One of the questions we asked in the questionnaire was the preference of clinicians to conduct CME courses. It was noteworthy that in most cases, specialists preferred to have bedside training in academic centers to learn the procedures scientifically and correctly from the instructors. Traditional continuing medical education based on lecture only have little chance of impacting clinical practice (16). These courses are preferred to be interactive case discussions allowing individuals to practice new learnings and skills (17). Even experienced physicians tend to receive practical training from mentors in any field after graduation, just like during their residency. Most CME program evaluations focus on topic relevance and speaker quality. Other programs include pre-and post-tests to assess.

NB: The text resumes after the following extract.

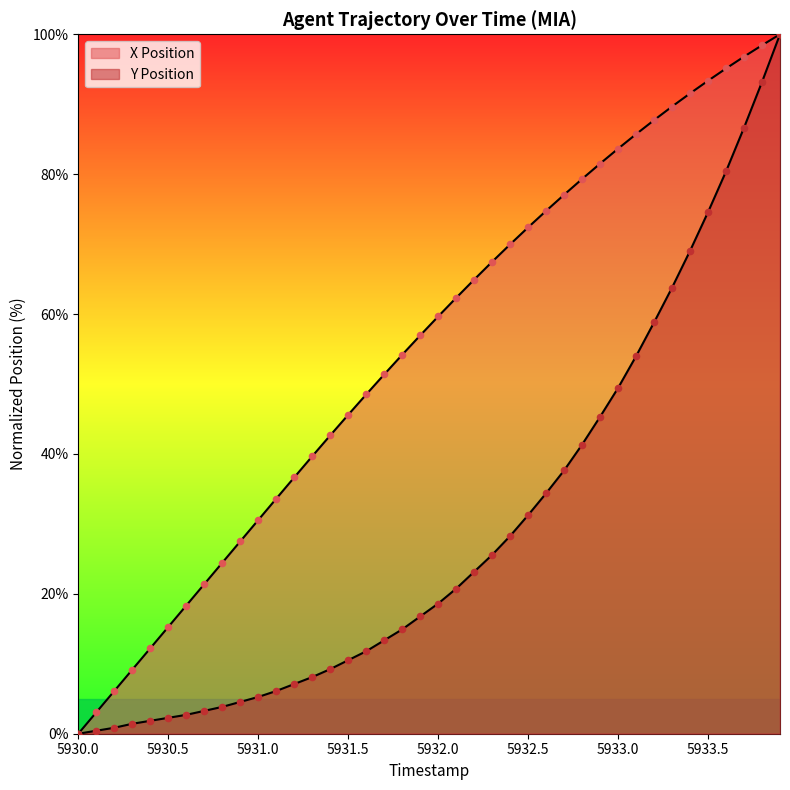

At which category is the sum across all series the highest?

5933.9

However, the main goal of CME planners is improving clinicians’ practice (18), and we believe this goal could be achieved via bedside teaching.
In this study, we tried to have a more comprehensive view than previous studies in this field (19). The strength of this study is its specification. Despite limited previous studies (20), we asked for more skills to provide specific CME programs based on a needs assessment for gynecologists and obstetricians. Therefore, according to the study, we suggest CME courses would be conducted as bedside training in the clinics or operating room of academic centers.
5.1. Conclusions
Despite the mastery of gynecologists and obstetricians are skillful, most of them needed more training, and in most cases, their chosen method was face-to-face and bedside training in academic centers. Therefore, specialized planning based on this clinical capability assessment in different fields of obstetrics and gynecology and holding practical and theoretical CME courses seems necessary.